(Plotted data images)
++++

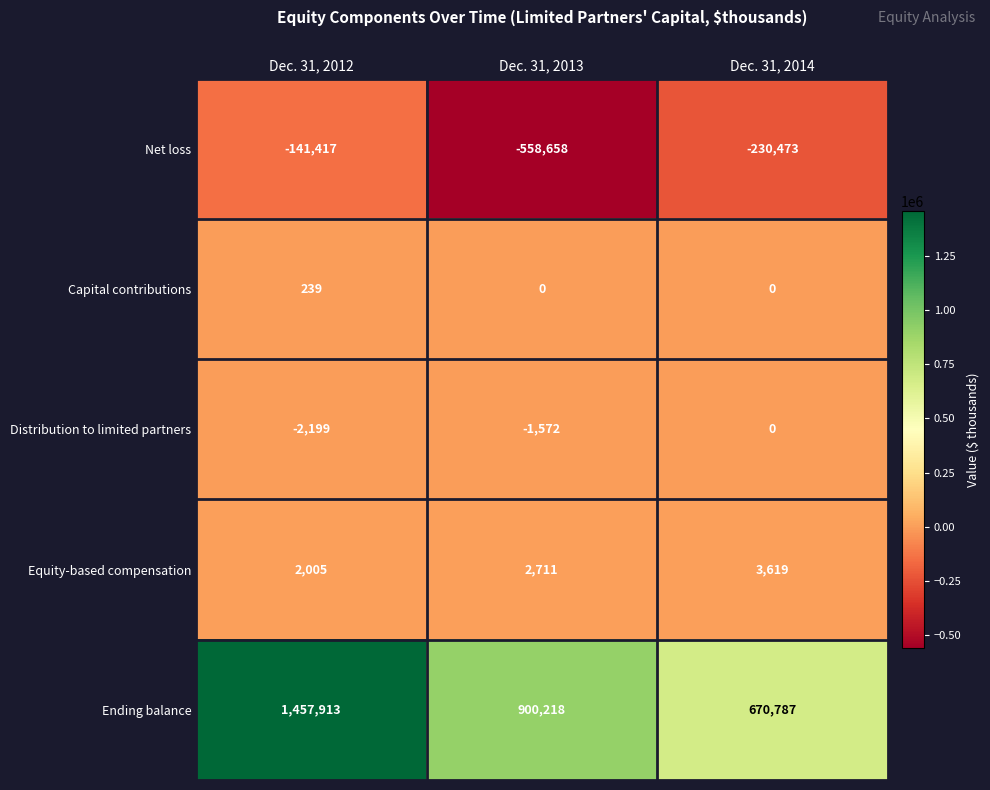

The Distribution to limited partners series shows -1572 at Dec. 31, 2013. True or false?

True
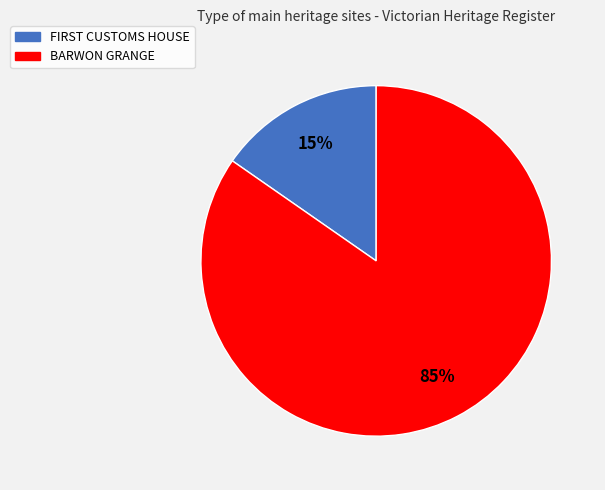

The BARWON GRANGE slice represents 91% of the pie. True or false?

False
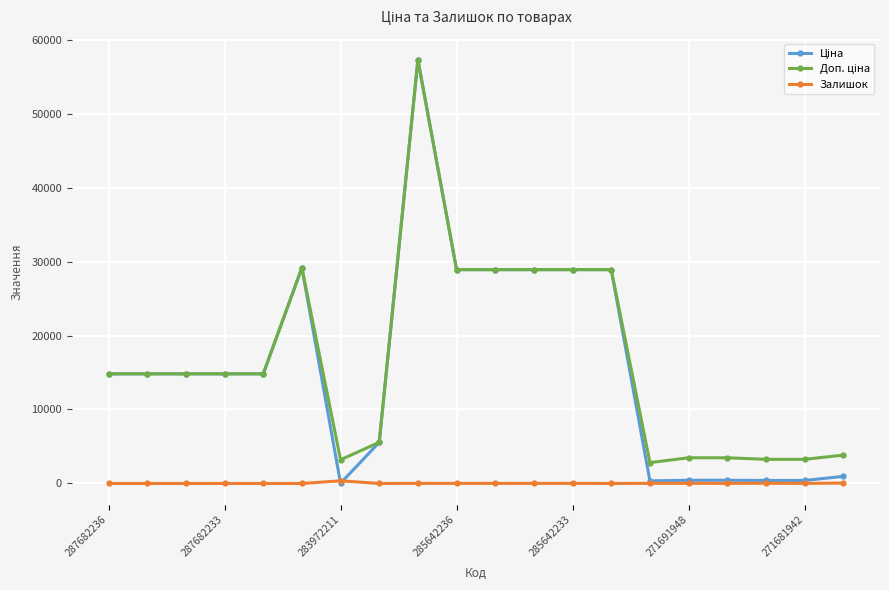

At how many categories does at least one series exceed 10661?

12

++++

Instruction | Edit the lines above by replacing "slice" with "wedge" and keeping everything else the same. Leave the pictures out of your answer.

Solution for this task |
The Distribution to limited partners series shows -1572 at Dec. 31, 2013. True or false?

True

The BARWON GRANGE wedge represents 91% of the pie. True or false?

False

At how many categories does at least one series exceed 10661?

12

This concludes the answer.